Wednesday, April 01, 2015

Medieval Maps of Jerusalem - Church of the Holy Sepulchre

Cloister of the Redeemer Church
Last Friday I visited the Old City with a friend, and one of the places I went was a small museum in the cloister of the Church of the Redeemer, the Lutheran Church that was built in the Muristan in the late 19th century. The church is built on the site of the 12th century Latin Church of Mary, and it's very close to the Church of the Holy Sepulchre. In the museum, there was a facsimile of a map from a medieval manuscript of a pilgrim's visit to Jerusalem late in the 7th century (ca. 670). The pilgrim was Arculf, a Frankish bishop who had visited the holy places.

From the Encyclopedia Britannica (online), the entry on Arculf:
Arculf, (flourished 7th century, Germany), bishop who was the earliest Western Christian traveler and observer of importance in the Middle East after the rise of Islām. Although he most likely was connected with a monastery, some believe he was the bishop of Périgueux, Aquitaine. 
On his return from a pilgrimage to the Holy Land (c. 680),  Arculf was driven by storm to Scotland and so arrived at the Hebridean island of Iona, where he related his experiences to his host, Abbot St. Adamnan. Adamnan’s narrative of Arculf’s journey, De locis sanctis, came to the attention of the Venerable Bede, who inserted a brief summary of it in his Ecclesiastical History of the English People. Bede also wrote a separate and longer digest that endured throughout the Middle Ages as a popular guidebook to the Eastern holy places. 
Among the places Arculf visited were the sacred sites of Judaea, Samaria, and Galilee; Damascus and Tyre; and the Nile River and the volcanic Aeolian Islands (modern Eolie Islands). He drew plans of the churches of the Holy Sepulchre and of Mount Zion in Jerusalem, of the Ascension on Olivet, and of Jacob’s Well at Shechem. His records also include the first form of the story of St. George, patron saint of England.
This illustration is from a 9th century manuscript of De Locis Sanctis, Vienna, Austrian National Library codex 458, f. 4v. The circular area to the left is the Anastasis, the rotunda where the sepulchre itself is located. Outside the rotunda, to the right, is an enclosed rectangle which has the caption "Golgatha" above it - this is the traditionally accepted place of the crucifixion, according to Christian tradition.

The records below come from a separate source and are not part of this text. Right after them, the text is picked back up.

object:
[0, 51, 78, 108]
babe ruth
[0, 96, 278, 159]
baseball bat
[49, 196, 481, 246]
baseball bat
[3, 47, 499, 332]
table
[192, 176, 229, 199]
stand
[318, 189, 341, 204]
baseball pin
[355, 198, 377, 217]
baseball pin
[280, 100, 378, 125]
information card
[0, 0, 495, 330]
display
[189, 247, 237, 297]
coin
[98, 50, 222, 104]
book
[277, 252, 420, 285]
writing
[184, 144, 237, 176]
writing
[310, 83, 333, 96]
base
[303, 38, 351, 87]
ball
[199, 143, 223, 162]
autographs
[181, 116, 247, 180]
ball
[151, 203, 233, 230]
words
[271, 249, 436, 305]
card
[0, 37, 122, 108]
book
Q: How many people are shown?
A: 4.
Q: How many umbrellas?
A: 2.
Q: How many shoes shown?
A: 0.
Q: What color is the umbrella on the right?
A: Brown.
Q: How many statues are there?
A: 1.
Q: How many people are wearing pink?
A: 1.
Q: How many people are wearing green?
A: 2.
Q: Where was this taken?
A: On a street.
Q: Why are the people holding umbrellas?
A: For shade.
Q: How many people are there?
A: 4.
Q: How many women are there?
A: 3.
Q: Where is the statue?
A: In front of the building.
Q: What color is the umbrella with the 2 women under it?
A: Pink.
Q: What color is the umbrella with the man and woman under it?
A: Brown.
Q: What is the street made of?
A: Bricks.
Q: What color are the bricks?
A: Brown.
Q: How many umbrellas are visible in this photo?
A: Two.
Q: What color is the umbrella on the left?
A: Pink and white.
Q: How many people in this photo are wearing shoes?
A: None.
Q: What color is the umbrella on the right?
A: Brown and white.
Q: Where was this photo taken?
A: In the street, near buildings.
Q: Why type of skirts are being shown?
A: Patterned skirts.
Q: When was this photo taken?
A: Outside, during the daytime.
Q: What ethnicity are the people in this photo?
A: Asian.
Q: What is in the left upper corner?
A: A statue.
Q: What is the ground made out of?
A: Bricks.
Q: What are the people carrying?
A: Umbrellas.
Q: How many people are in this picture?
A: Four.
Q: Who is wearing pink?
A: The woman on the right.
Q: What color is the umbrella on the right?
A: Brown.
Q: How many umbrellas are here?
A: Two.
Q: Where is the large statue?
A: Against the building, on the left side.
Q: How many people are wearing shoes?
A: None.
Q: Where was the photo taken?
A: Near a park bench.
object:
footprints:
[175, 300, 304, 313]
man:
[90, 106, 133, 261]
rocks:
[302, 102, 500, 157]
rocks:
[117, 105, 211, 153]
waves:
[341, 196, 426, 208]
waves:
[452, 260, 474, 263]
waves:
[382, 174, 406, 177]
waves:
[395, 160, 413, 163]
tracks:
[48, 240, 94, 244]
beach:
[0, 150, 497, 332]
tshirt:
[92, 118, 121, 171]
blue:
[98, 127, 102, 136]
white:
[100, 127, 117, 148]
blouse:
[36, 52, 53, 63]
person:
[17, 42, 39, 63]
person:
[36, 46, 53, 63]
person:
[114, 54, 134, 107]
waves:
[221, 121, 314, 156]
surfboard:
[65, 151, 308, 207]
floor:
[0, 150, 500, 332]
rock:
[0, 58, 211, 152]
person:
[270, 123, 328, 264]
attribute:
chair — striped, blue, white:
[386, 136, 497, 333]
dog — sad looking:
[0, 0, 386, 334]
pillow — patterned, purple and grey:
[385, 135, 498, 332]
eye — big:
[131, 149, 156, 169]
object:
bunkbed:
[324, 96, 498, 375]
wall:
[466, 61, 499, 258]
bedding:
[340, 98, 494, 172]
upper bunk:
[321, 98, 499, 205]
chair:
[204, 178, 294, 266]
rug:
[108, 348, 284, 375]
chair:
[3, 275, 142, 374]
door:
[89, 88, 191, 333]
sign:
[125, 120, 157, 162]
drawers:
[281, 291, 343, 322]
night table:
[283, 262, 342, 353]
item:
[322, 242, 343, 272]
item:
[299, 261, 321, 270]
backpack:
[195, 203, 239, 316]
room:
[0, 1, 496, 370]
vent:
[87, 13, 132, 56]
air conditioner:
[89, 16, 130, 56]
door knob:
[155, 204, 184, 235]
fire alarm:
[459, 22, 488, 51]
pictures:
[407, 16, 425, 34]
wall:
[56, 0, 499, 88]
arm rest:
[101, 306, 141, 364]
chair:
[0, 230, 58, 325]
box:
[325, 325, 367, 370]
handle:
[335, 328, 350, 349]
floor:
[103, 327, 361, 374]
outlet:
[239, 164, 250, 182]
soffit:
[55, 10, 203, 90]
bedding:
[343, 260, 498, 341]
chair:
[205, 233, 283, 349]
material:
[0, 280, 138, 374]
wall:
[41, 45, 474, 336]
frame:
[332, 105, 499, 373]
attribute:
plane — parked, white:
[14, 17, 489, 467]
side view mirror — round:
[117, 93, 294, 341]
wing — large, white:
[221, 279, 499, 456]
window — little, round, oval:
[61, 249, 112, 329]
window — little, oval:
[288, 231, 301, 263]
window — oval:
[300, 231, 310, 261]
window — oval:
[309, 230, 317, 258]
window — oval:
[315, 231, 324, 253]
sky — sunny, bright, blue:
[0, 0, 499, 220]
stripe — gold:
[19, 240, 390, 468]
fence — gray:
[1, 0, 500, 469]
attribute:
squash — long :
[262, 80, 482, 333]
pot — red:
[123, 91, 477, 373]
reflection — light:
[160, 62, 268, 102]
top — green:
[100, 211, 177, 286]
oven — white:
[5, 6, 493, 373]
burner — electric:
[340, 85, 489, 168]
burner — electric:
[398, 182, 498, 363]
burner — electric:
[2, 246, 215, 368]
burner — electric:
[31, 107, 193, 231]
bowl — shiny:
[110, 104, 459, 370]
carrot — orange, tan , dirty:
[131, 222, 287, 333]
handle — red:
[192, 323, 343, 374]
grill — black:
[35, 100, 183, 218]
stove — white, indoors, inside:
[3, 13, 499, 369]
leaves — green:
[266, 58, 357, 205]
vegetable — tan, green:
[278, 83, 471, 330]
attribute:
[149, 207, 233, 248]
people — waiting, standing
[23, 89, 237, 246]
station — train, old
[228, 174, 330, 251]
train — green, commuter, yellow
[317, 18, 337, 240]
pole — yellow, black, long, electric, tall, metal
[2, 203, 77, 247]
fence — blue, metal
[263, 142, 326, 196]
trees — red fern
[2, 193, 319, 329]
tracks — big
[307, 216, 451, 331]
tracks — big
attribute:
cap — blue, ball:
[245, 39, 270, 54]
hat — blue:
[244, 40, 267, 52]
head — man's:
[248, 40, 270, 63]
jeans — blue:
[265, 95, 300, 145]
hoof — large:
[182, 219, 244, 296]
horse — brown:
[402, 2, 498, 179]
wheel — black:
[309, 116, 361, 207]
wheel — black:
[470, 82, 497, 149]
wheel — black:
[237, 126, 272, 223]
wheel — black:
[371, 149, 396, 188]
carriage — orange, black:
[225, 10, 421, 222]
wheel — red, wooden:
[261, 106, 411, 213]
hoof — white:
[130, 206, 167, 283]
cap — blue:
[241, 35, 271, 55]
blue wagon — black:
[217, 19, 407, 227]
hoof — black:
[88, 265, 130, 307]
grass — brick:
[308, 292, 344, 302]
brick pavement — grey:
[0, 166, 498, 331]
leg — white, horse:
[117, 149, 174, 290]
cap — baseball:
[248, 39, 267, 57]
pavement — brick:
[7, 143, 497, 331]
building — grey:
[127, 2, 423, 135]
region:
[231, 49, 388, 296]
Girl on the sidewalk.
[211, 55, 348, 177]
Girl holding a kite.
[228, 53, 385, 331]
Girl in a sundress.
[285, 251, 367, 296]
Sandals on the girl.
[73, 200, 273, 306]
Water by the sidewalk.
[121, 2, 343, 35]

Another illustration is found in a different manuscript.

I don't know which plan is original to Arculf or Adamnan, or closest to the original plan.

City of Jerusalem in the Madaba mosaic map. Damascus Gate and
the Church of the Holy Sepulchre are both marked.

My last photo is of the roof of the current-day Church of the Holy Sepulchre, where monks from Ethiopia live.